Nicola, Friday 4 June 2010
Wind Speed: 10 knots
Temp with wind chill: -37°C
Looking out of the windows at Scott Base, all I can see is darkness, and it’s easy to think there is not much to see outside. However, during walks around the base a whole new world is opening up; a negative one to that of the 24-hour daylight we experienced when we first arrived, but just as beautiful. On fine days the moonlight reflects off the snow and icy landscape, there are bright starry skies, and phenomena such as moon-dogs and auroras.
I’m finding that even with a modern camera, trying to photograph these subtle winter effects is difficult, but for Ponting (the photographer on Scott’s British Antarctic Expedition 1910-13) it posed huge technical challenges. He overcame some of these by using long exposure times and by illuminating scenes and people with artificial light from chemical flash powders.

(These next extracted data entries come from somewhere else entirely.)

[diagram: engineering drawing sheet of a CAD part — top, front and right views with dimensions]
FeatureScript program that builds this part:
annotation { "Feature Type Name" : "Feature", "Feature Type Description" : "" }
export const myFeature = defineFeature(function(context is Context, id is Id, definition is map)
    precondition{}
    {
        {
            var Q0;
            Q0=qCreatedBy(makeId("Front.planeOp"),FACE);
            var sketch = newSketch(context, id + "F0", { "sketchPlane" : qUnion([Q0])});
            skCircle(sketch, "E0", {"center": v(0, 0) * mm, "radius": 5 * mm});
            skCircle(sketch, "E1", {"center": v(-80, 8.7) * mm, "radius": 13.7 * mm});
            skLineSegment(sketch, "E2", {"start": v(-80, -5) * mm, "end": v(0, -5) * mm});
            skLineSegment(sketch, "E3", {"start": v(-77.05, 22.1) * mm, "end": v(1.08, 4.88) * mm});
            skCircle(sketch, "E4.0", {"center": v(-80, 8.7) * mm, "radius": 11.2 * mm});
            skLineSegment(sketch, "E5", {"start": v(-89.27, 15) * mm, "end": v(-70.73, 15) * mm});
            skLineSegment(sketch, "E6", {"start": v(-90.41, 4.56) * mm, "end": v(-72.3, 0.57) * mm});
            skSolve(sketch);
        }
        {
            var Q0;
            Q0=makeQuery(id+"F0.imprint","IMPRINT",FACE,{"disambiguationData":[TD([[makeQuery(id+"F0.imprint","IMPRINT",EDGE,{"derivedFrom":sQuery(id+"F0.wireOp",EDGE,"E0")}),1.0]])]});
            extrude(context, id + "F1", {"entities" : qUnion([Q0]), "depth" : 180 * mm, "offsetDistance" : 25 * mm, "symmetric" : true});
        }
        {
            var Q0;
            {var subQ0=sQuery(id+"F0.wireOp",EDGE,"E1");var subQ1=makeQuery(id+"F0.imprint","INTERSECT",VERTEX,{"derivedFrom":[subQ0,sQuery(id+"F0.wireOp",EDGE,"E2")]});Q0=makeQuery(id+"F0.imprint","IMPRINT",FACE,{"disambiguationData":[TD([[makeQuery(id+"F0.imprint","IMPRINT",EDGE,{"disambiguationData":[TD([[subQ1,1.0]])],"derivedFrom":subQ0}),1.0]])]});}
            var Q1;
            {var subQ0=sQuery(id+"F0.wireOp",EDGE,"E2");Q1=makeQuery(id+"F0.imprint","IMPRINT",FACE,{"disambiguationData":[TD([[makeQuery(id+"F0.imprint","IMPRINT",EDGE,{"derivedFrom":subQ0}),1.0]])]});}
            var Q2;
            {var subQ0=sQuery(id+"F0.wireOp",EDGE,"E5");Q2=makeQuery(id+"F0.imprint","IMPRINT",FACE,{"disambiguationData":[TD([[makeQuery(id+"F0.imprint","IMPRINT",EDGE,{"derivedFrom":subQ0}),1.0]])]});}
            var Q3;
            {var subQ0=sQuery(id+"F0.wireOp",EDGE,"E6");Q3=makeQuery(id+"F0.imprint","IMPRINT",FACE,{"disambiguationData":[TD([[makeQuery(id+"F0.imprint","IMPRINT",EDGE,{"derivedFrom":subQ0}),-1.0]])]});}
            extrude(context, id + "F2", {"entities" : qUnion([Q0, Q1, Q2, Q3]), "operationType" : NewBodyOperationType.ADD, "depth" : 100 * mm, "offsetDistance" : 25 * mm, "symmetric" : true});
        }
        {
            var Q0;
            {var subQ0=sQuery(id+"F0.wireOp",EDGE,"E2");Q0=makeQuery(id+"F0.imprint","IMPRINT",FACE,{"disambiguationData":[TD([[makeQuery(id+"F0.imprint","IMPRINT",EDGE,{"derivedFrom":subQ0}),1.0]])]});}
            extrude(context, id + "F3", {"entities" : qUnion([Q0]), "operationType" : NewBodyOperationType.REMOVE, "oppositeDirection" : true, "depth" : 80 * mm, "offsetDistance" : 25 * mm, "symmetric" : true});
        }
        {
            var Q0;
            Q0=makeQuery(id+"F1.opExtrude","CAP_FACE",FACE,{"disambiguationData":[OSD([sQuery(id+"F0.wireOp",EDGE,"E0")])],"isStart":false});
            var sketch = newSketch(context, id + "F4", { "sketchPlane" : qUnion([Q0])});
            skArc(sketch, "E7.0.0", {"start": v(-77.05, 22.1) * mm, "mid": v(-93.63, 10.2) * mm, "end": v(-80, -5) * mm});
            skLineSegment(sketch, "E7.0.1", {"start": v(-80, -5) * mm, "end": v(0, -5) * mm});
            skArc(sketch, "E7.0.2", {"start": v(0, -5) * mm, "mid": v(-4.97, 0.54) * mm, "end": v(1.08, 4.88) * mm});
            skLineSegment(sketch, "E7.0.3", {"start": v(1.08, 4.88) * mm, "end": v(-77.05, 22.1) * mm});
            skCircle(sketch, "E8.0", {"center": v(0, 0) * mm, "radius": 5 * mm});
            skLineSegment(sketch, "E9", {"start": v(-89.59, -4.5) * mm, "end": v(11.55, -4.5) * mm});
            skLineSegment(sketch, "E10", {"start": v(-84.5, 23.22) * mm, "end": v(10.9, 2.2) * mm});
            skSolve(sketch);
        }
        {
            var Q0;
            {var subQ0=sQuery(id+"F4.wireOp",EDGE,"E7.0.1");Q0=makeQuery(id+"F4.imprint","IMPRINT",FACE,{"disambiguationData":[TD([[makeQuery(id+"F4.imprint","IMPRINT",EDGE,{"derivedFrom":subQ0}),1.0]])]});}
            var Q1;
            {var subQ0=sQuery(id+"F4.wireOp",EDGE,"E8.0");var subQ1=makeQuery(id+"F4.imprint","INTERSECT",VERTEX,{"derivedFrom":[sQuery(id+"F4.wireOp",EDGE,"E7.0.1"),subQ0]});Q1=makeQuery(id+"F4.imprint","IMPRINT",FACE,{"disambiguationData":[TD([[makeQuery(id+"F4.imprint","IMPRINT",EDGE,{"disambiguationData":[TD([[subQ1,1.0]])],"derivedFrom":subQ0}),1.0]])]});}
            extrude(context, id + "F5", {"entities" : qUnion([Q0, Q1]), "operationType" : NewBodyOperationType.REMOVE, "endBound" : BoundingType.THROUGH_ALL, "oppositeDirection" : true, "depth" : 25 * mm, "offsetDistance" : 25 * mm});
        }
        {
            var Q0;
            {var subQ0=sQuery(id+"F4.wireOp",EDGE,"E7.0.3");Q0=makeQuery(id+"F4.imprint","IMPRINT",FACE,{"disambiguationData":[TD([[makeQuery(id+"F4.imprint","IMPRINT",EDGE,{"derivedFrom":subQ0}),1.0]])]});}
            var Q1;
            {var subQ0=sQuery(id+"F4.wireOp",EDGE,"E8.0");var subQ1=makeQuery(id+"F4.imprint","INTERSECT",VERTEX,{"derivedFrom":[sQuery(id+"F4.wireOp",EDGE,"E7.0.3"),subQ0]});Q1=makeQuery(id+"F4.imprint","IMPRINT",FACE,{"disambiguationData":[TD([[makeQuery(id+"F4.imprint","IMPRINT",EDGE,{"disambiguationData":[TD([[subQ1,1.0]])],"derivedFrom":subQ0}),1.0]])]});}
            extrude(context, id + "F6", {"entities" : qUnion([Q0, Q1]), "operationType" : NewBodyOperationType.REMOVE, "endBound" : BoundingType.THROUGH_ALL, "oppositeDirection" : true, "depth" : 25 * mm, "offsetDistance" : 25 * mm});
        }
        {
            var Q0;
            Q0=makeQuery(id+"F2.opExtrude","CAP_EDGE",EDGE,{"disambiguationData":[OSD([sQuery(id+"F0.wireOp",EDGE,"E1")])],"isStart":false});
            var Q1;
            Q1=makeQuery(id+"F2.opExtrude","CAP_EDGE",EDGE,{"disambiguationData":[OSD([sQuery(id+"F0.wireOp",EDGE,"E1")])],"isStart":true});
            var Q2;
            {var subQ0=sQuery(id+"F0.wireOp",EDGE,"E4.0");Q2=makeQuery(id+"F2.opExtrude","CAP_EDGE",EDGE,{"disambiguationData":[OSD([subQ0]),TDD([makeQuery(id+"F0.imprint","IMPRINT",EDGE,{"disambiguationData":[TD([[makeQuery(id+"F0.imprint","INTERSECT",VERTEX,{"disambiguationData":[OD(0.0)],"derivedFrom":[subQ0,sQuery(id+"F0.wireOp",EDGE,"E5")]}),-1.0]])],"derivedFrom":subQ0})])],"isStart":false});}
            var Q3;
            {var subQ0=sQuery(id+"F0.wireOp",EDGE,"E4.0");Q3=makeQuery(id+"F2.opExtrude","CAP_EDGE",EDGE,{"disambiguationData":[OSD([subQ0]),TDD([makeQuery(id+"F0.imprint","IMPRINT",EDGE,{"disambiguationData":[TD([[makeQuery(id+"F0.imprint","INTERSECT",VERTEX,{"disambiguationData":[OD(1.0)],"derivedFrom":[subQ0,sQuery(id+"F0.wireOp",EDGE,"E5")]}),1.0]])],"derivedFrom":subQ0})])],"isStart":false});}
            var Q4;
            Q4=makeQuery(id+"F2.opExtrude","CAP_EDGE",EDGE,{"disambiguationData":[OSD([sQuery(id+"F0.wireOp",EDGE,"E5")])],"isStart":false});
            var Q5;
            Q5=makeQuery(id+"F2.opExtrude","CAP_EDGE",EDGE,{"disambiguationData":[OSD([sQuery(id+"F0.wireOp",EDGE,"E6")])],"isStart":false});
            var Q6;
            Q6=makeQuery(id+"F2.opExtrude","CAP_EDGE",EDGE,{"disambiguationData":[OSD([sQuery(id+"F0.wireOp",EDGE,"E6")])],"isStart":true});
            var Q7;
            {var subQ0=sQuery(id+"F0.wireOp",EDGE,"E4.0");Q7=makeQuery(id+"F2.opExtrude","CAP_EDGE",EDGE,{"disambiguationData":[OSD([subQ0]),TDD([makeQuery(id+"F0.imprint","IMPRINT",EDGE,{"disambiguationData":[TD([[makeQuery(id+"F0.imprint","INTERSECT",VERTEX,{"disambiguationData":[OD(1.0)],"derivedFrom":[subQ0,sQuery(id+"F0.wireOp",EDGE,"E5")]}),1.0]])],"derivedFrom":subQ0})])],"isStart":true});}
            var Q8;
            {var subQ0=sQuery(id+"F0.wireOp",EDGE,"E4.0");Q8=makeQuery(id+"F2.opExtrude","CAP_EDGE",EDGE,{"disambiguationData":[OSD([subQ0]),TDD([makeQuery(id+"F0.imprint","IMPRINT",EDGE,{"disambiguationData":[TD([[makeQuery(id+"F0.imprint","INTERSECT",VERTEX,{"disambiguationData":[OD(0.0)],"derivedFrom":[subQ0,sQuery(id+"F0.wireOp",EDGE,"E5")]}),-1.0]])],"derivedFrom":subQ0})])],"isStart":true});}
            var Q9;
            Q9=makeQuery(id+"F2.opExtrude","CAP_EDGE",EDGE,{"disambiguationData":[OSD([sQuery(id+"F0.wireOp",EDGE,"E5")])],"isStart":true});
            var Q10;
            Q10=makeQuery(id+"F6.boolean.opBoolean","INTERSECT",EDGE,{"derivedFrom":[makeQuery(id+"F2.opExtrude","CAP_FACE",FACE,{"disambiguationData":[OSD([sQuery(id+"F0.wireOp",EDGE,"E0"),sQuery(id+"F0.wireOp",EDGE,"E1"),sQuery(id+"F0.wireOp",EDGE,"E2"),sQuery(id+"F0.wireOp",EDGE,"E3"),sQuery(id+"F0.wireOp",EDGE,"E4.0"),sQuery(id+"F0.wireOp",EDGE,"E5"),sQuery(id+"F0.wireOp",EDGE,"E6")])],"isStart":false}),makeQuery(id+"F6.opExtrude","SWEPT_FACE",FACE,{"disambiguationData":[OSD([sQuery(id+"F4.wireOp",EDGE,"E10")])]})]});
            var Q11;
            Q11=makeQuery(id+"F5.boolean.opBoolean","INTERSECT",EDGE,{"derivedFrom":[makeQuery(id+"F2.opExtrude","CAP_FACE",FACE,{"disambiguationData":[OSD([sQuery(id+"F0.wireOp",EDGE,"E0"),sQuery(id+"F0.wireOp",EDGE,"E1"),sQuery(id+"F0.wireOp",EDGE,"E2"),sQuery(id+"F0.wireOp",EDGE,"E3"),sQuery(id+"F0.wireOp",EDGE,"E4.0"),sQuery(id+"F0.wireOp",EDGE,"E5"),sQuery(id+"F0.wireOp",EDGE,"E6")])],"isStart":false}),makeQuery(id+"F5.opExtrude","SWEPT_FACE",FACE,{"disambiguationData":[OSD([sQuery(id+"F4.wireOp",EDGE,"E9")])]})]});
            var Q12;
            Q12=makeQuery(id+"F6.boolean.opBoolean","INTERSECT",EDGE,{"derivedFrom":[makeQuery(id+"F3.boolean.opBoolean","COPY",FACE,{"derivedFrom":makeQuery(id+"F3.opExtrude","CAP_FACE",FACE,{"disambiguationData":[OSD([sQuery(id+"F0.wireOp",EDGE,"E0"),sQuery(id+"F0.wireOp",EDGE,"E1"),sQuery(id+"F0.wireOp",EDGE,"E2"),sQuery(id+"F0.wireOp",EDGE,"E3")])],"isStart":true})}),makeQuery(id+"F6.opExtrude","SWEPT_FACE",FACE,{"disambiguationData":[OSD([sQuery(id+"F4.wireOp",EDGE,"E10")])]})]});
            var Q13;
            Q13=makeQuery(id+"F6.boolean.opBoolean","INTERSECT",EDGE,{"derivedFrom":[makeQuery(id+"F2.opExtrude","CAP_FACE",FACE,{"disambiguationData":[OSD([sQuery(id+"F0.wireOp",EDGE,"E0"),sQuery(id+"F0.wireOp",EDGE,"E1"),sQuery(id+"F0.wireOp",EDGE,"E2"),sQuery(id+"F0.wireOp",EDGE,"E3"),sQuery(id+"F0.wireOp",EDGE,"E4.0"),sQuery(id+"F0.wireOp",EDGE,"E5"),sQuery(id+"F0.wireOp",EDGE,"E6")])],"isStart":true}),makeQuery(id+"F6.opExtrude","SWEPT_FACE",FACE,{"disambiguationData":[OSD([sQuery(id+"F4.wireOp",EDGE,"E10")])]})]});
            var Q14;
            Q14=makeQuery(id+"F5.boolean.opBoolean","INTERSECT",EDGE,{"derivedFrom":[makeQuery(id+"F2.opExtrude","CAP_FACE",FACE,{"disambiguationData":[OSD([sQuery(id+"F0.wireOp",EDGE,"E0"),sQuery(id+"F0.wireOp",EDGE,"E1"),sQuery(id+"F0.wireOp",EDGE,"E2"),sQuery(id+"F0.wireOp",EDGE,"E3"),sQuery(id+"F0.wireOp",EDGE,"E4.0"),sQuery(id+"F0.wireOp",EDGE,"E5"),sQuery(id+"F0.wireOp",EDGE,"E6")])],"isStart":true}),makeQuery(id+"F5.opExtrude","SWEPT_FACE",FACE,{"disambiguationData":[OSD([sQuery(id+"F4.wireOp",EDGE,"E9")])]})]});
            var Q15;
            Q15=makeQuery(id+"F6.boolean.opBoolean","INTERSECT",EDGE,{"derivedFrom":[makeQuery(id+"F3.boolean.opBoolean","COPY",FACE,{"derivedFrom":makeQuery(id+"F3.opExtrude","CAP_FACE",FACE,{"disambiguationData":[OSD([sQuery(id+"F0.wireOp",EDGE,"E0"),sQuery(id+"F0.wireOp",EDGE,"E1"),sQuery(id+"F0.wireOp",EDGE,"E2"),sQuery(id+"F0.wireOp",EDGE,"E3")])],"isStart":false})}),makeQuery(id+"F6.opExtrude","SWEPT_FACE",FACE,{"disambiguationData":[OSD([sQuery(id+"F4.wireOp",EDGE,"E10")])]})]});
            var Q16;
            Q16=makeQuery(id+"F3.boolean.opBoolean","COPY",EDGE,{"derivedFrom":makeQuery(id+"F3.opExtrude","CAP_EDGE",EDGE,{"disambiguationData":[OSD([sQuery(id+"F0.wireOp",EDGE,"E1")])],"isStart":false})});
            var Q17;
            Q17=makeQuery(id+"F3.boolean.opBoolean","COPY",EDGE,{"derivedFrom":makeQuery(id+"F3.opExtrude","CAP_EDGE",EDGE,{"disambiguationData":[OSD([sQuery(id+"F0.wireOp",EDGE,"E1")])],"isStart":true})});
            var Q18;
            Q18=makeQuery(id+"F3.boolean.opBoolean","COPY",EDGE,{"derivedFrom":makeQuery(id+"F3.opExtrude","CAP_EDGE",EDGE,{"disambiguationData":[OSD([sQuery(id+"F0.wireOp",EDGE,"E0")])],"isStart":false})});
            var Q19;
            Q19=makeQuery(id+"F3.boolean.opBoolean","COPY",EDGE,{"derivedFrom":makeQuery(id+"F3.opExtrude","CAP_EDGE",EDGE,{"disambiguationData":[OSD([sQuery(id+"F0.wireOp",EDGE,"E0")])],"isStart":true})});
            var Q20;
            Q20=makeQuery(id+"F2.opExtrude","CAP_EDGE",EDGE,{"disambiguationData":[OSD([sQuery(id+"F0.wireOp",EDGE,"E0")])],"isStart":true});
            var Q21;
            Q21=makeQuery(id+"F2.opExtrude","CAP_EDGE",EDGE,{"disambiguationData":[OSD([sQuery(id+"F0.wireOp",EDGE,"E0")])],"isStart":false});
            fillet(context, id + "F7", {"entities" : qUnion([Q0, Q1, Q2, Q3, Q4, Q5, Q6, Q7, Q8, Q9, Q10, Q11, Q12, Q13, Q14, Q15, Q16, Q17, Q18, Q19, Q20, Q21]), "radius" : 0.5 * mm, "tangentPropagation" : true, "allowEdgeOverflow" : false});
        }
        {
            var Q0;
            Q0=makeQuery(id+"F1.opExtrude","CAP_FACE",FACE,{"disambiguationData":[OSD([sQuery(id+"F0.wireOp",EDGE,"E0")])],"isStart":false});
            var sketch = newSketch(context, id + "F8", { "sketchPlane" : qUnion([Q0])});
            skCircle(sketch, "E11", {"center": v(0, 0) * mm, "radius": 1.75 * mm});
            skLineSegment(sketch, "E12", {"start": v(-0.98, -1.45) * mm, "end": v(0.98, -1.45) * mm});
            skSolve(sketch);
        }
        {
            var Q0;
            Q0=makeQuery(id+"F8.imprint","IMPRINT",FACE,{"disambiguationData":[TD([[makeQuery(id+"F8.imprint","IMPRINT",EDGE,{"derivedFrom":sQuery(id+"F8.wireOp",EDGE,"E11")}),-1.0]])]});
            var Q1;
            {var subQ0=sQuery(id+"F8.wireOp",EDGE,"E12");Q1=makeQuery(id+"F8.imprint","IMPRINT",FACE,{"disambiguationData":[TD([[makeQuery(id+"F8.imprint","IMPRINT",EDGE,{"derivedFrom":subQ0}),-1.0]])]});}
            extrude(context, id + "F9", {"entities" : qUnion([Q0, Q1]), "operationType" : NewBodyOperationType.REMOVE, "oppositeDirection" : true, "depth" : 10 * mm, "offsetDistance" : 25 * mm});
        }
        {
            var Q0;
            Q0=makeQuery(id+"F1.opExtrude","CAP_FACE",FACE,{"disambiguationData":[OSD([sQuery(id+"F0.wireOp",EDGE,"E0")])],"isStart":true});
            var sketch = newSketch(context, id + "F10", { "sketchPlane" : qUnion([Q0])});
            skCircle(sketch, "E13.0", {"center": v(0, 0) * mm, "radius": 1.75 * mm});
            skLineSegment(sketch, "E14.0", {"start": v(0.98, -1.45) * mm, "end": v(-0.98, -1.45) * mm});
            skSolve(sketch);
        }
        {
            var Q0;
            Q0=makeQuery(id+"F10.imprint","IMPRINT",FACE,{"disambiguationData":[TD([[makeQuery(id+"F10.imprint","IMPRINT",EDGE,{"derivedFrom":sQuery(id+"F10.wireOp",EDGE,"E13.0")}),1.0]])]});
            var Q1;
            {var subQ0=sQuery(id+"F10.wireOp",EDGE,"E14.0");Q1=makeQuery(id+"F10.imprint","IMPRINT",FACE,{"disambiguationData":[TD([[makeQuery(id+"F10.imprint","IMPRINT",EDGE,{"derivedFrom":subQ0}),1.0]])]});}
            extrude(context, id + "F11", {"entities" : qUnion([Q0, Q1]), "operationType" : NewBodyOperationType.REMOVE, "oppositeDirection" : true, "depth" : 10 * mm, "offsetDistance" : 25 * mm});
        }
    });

During the summer I had already worked on bottles of magnesium flash powder in the Antarctic Heritage Trust Reserve Collection at Canterbury Museum (See blog October 5th 2009) so this week I was amazed when I opened up a rusty tin from the darkroom at Cape Evans to find a single remaining flash candle in perfect condition.
During the winter of 1911 Ponting took many stunning images of the landscape and members of Scott’s expedition working, using flashlight powders and candles; I’m just hoping to come away with a couple of good photos to remind me of my stay here on the ice.